Next, Cohen attacked pro-life politicians, namely, Rep. Madison Cawthern (R-NC) and Rep. Kat Cammack (R-FL). As I covered, Cammack delivered a testimony in a September congressional hearing about how her mother chose life.
“That wasn’t an easy decision for a single mom, for a working-class mom. Someone herself, who had lived a life of disappointments, of struggle, addiction, and yet, despite everything she chose life,” Cammack said in her testimony. “My mom survived. I survived. I am a living, breathing witness of the power of life and the incredible choice that my own mother made.”
Cohen attacked Cammack, specifically, her comment in her testimony, “all the little girls that never had a shot. Where was their choice?”
“She doesn’t mean 13-year-olds pregnant through ignorance or rape who lived in a state with abortion laws so restrictivce they couldn’t end their pregnancies and get on with their lives. She doesn't mean living, breathing, actual girls who needed help. She means little unborn girls,” Cohen wrote.
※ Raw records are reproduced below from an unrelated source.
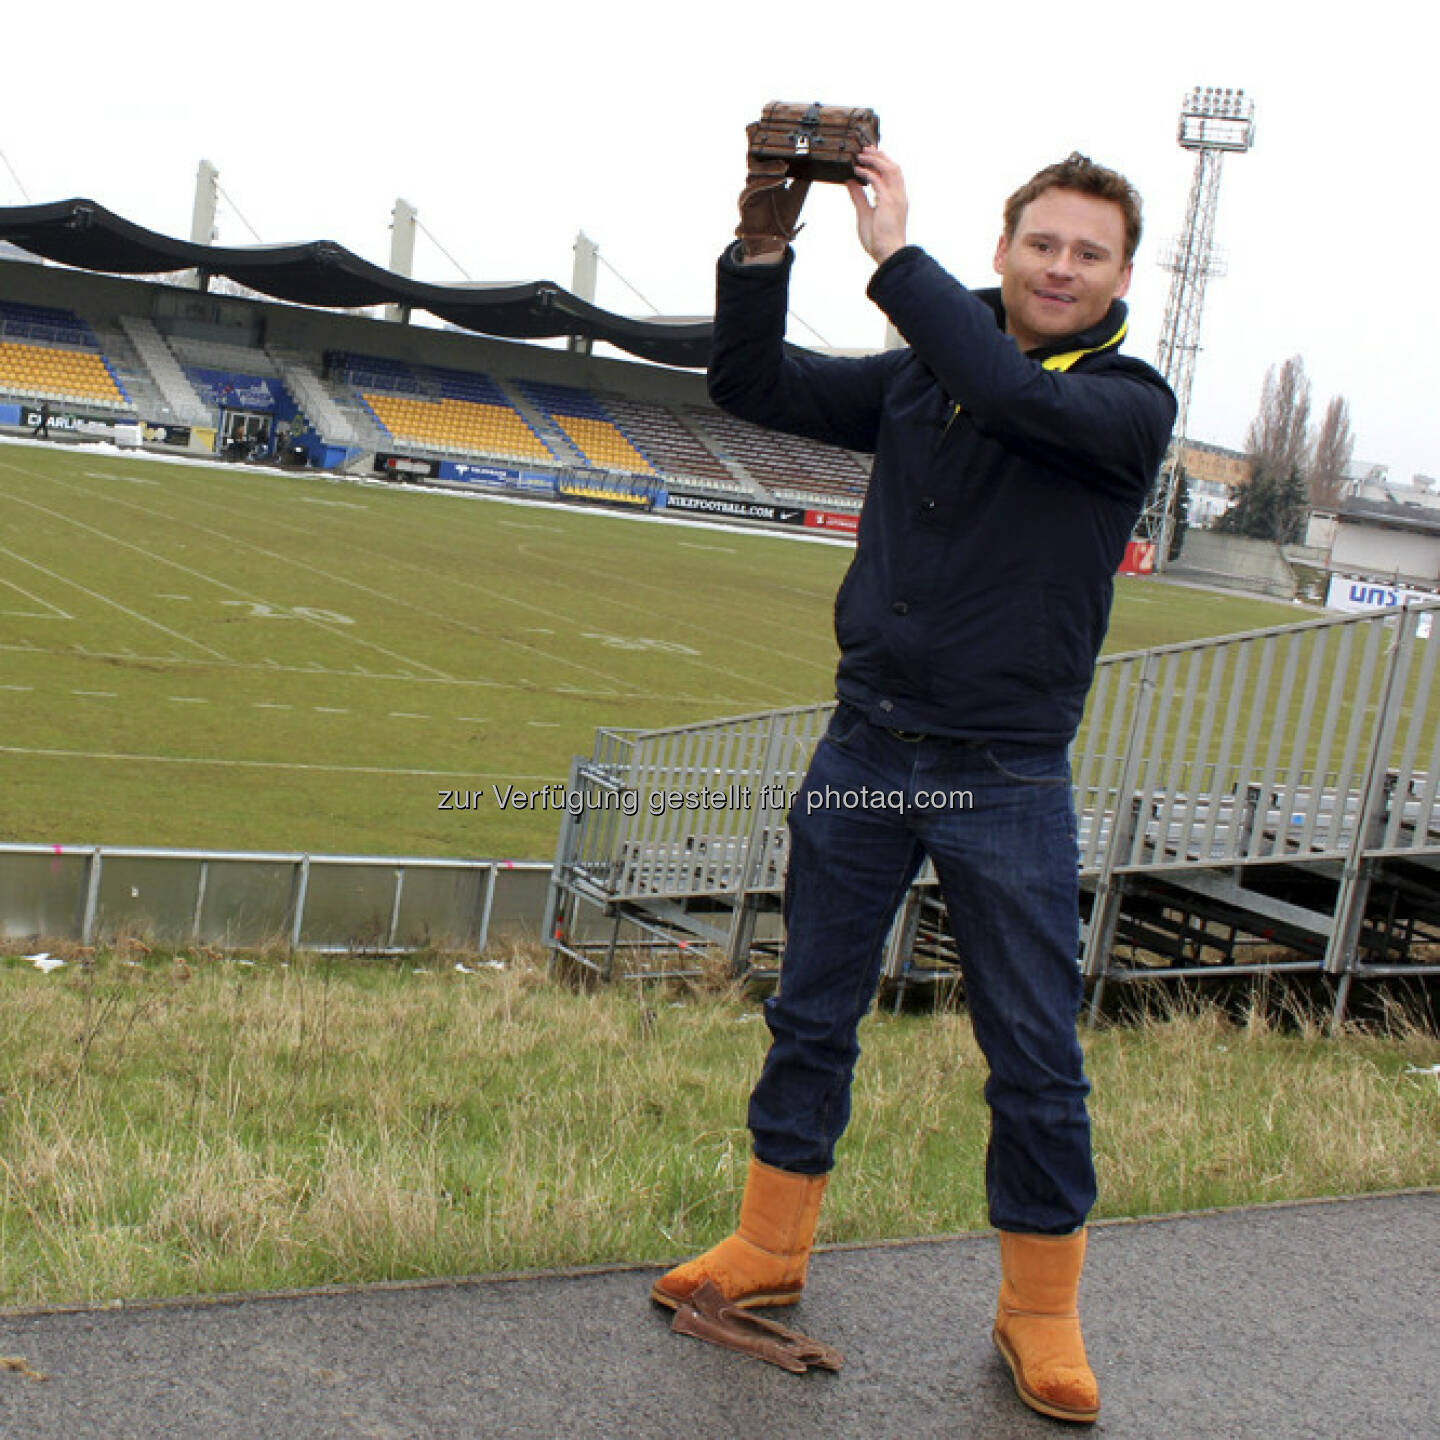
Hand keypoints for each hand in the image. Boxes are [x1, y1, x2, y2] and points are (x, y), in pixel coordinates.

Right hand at [735, 123, 811, 264]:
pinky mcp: (745, 203)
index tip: (763, 121)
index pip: (762, 152)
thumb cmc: (782, 218)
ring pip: (754, 172)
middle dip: (752, 141)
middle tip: (756, 126)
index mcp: (765, 174)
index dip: (760, 137)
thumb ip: (803, 178)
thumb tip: (816, 162)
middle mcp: (754, 179)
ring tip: (784, 167)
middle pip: (751, 156)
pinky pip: (753, 190)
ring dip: (769, 168)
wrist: (771, 242)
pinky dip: (767, 184)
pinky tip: (779, 180)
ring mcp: (748, 190)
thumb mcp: (797, 195)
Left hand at [846, 148, 907, 265]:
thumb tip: (851, 182)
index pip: (893, 174)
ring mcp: (895, 198)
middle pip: (894, 167)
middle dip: (880, 155)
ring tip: (861, 154)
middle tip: (866, 148)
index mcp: (897, 199)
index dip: (883, 162)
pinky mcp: (888, 202)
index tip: (871, 155)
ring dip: (875, 159)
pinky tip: (857, 169)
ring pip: (889, 169)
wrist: (887, 254)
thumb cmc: (878, 240)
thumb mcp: (864, 213)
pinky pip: (878, 181)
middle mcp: (899, 196)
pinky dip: (867, 172)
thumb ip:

“How we feel about that clump is not the same as how it feels,” she continued. “Cammack, Cawthorn and others who believe in the beforelife seem to think of embryos with the potential to become people as beings (“eternal souls,” “little girls”) who should have choice and do have feelings.They — and indeed everyone who asks how abortion advocates would feel if they had been aborted, as if unborn people hover about ruing their nonexistence — remind us that religion is driving our abortion debate. Religion — not reason and not compassion for people who already exist in this earthly realm.”
Cohen abruptly wrapped up the piece, saying that “actual people” who “wish to control the course of their lives” will jump through “bureaucratic hoops” and other things to obtain an abortion.
“If I had to choose between my potential existence and my actual mother’s freedom? That’s easy,” Cohen concluded. “I’d choose my mother’s freedom every time.”
Cohen’s op-ed came in the midst of the Supreme Court abortion case Dobbs v. Jackson Women’s Health Organization. Dobbs surrounds a 15-abortion ban in Mississippi and could overturn landmark case Roe v. Wade. Oral arguments for the case were heard Dec. 1, and a ruling is expected next summer.